When Mr Netanyahu warns about the nuclear threat from Iran, even those who worry deeply about Tehran’s intentions, respond with a weary shrug. The warnings are seen as a diversion – an effort to distract from his refusal to accept a Palestinian state rather than a clear-headed assessment of a present danger.
Stephens’s piece is a full-on attack on Netanyahu for his latest settlement expansion, which guaranteed the passage of the British Parliament’s Palestinian state recognition, a monument of bipartisanship in the House of Commons. “Israel had lobbied hard against the motion. It was soon obvious it had lost its best friends.” This sounds like a call for regime change.
The Gaza onslaught, which killed 2100 Palestinians and left tens of thousands homeless, fosters only deep cynicism:
European governments had backed Mr Abbas’s initiative to forge a joint administration with Hamas as a prelude to serious peace talks [in April]. Now they speculate that the Gaza operation was Mr Netanyahu’s attempt to wreck any accommodation.These episodes have… drained patience and trust and led many to believe Mr Netanyahu prefers a permanent state of war to a difficult peace. Yet the alternative to two states, as I have heard often during visits to Israel, is one state that comes to resemble apartheid South Africa.
Britain is sure to recognize a Palestinian state before long, Stephens says.
Obviously the British vote has made a big difference in the U.S. This new climate is why J Street is hammering on Netanyahu and settlements (after it abandoned the settlements as an issue a few years ago in favor of “borders”). And here is Peace Now’s Lara Friedman:
Israel is indeed losing friends in the international community. This is not because of rising global anti-Semitism, or successful Palestinian public relations campaigns.

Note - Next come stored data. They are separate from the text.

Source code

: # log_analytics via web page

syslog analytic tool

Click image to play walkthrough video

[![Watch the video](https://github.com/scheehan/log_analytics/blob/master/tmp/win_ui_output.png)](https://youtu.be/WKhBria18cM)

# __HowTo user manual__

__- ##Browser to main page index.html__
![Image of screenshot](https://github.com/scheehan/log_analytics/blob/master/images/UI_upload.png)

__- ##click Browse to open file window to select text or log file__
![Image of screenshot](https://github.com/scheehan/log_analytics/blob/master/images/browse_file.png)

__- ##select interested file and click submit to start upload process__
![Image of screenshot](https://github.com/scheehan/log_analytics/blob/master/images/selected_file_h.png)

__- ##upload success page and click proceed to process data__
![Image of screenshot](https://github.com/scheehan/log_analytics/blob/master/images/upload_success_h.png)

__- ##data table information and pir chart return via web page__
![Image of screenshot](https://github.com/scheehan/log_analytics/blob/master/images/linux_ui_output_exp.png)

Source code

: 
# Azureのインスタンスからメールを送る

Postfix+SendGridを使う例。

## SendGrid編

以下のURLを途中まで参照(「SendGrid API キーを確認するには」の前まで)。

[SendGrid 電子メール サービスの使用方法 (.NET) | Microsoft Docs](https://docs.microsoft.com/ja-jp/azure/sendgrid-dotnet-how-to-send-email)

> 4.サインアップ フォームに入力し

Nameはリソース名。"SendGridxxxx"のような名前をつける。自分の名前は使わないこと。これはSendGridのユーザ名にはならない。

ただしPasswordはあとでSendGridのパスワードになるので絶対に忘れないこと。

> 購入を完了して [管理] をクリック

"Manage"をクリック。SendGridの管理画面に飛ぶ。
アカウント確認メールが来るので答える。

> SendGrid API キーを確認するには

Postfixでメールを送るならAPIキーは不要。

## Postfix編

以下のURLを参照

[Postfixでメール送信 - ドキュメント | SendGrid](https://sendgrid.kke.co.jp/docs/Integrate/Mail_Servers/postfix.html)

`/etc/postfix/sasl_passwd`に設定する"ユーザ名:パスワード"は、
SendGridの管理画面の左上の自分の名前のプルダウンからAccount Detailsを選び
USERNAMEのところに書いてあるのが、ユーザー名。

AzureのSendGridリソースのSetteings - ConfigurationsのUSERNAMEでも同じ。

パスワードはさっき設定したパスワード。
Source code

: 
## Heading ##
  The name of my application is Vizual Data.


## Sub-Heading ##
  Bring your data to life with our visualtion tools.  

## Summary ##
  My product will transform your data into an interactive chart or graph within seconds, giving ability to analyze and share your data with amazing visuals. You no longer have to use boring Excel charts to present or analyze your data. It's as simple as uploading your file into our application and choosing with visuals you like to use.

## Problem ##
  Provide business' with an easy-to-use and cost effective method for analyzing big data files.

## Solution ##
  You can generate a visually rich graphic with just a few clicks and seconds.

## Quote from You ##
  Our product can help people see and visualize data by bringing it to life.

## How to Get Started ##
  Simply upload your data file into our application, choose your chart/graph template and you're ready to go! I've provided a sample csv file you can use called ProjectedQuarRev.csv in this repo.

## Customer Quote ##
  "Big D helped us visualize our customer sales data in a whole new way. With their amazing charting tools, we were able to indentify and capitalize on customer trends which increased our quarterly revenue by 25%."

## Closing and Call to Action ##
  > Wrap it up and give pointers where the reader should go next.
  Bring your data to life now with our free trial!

Rather, it is because pro-settlement forces – Prime Minister Netanyahu and members of his Cabinet; [Amos] Yadlin, [Elie] Wiesel and their fellow travelers – are recklessly sacrificing Israel’s relationships and its future at the altar of Elad and its ilk, in the service of the messianic dream of Greater Israel.
Netanyahu’s Israel is increasingly on the defensive. Note what the Defense Minister said two days ago:
“I am not looking for a solution, I am looking for a way to manage the conflict and maintain relations in a way that works for our interests.”